Las extensas y frías llanuras que circundaban Kushan se encontraban quietas aquella noche previa al alba bajo un firmamento oscuro y brumoso y una neblina de tono verdoso. Un viento gélido silbaba por el lugar y sobre las aguerridas y disciplinadas tropas kushanias que se encontraban a la espera de la llegada de sus temibles enemigos. Vladus, franqueado por Godhos y Lupercus que se habían convertido en sus dos lugartenientes gracias a su destacado valor en batalla, contemplaban el lejano horizonte. Una parvada de buitres, instintivamente conocedores de que un festín sobrevendría pronto, esperaban sobre un árbol muerto en un costado del futuro campo de batalla y el sonido atronador de un cuerno resonó escalofriante en la lejanía.

 Justo entonces aparecieron montados sobre sus caballos relinchantes los bárbaros escitas. Todos con dientes amarillentos, largas barbas y cabellos marañosos, vestidos con ropajes hechos de piel de diferentes animales y armados con filosas espadas y hachas, así como arcos y flechas. Efectivamente tenían un aspecto salvaje.

 Las hordas kurgas se lanzaron contra los kushanios quienes respondieron de inmediato con un grito de batalla encabezados por su rey en loca carrera hacia la hueste enemiga, hasta que ambos ejércitos chocaron en un marasmo sangriento en el centro de la llanura.

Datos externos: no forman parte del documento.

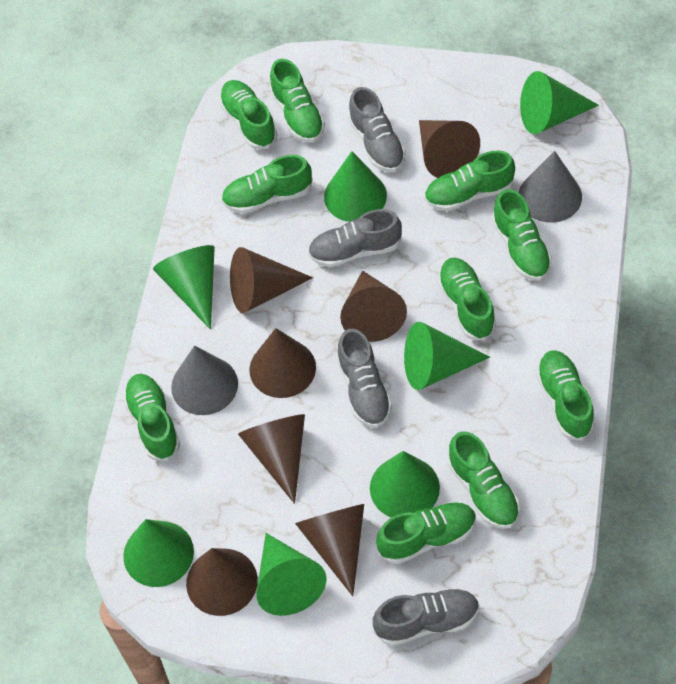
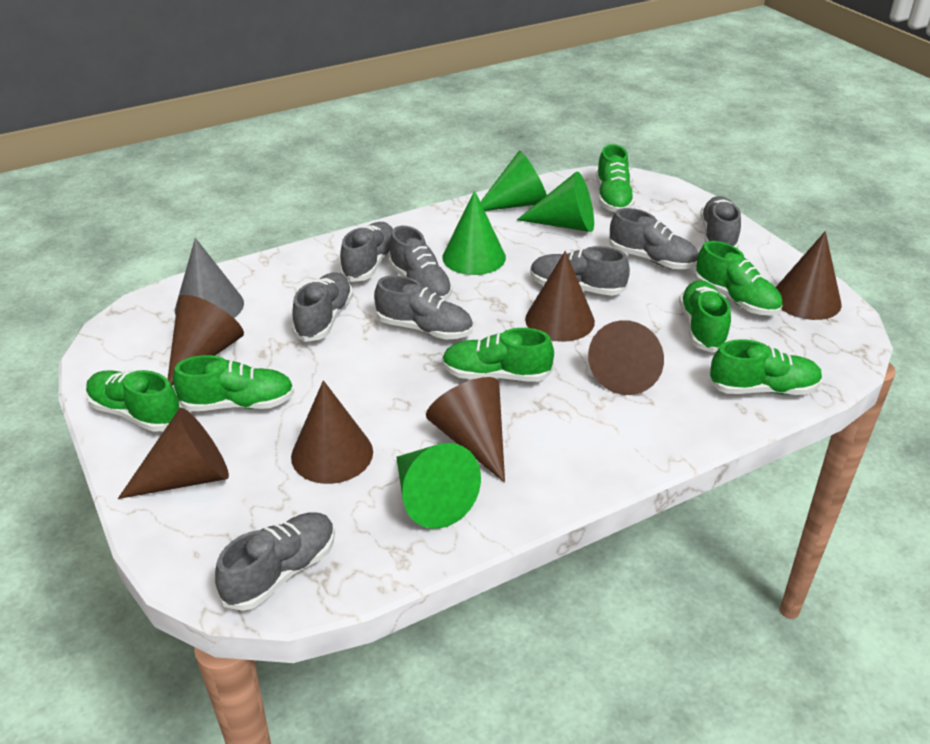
green cone: [123,519,194,587] [153,245,215,330] [256,533,326,616] [324,151,387,222] [370,451,440,518] [404,322,490,390] [520,71,599,134] = 7 -> [396,443,481,529] [442,191,506,275] [481,151,547,211] [517,171,594,232] = 4
green shoe: [123,374,180,461] [219,80,277,149] [221,155,313,214] [269,59,325,142] [376,502,476,564] [424,151,515,211] [437,258,496,341] [448,431,520,529] [492,189,552,281] [536,350,595,441] = 10 -> [86,370,181,432] [173,355,294,411] [442,328,554,382] [596,144,635,212] [679,280,731,353] [695,241,783,316] [708,339,823,395] = 7
grey cone: [171,346,238,415] [519,151,582,223] = 2 -> [175,238,244,318] = 1
grey shoe: [308,209,402,267] [337,329,392,428] [348,87,406,172] [373,588,480,646] = 4 -> [215,513,335,611] [292,273,353,342] [339,222,393,282] [374,276,473,340] [389,226,453,301] [530,246,630,296] [609,208,698,269] [700,196,741,249] = 8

 El repicar de las espadas y las hachas chocando entre sí, con los escudos y con la carne, los sollozos de los soldados al morir y el relinchar de los caballos provocaron un escándalo ensordecedor incrementado por el eco que producían las pedregosas montañas que rodeaban la llanura.

 Los legendarios arqueros escitas, famosos por su excelente dominio ecuestre, superaban en destreza a sus pares kushanios, pero el ejército de Kushan era mejor en estrategia militar y disciplina.

 Lupercus, como de costumbre, era capaz de asesinar una buena cantidad de salvajes a los que cortaba a diestra y siniestra con su filosa espada, aunque el propio Vladus era también muy eficaz masacrando kurgos. El viejo y veterano Godhos, curtido por mil batallas, había aprendido tanto y era tan sagaz en sus movimientos que lograba apilar una montaña de cadáveres kurgos, pero se cansaba más rápido que sus dos compañeros.

 La batalla finalizó casi dos horas después. El sofisticado ejército kushanio, más civilizado, logró aplastar a los salvajes kurgos y derrotarlos a pesar de ser numéricamente superiores, pero las pérdidas para Kushan fueron también considerables. La masacre que empantanó el suelo con charcos de sangre delataba el hecho. Sólo un tercio de los soldados kushanios sobrevivió, aunque lograron barrer con los escitas cuyos cadáveres alimentaban a los buitres.

 —¡Esta noche festejaremos nuestra victoria —dijo Godhos complacido palmeándole la espalda a su amigo y camarada Lupercus— con buen vino, carne y mujeres!

 Un kurgo moribundo emergió de entre la pila de cadáveres y poseso de una locura frenética enterró su espada en la espalda del distraído Godhos hiriéndolo a traición y lanzándolo al suelo. Muy tarde reaccionó Lupercus quien decapitó al escita cuando este ya estaba hincado en el suelo carcajeándose con mirada maniática.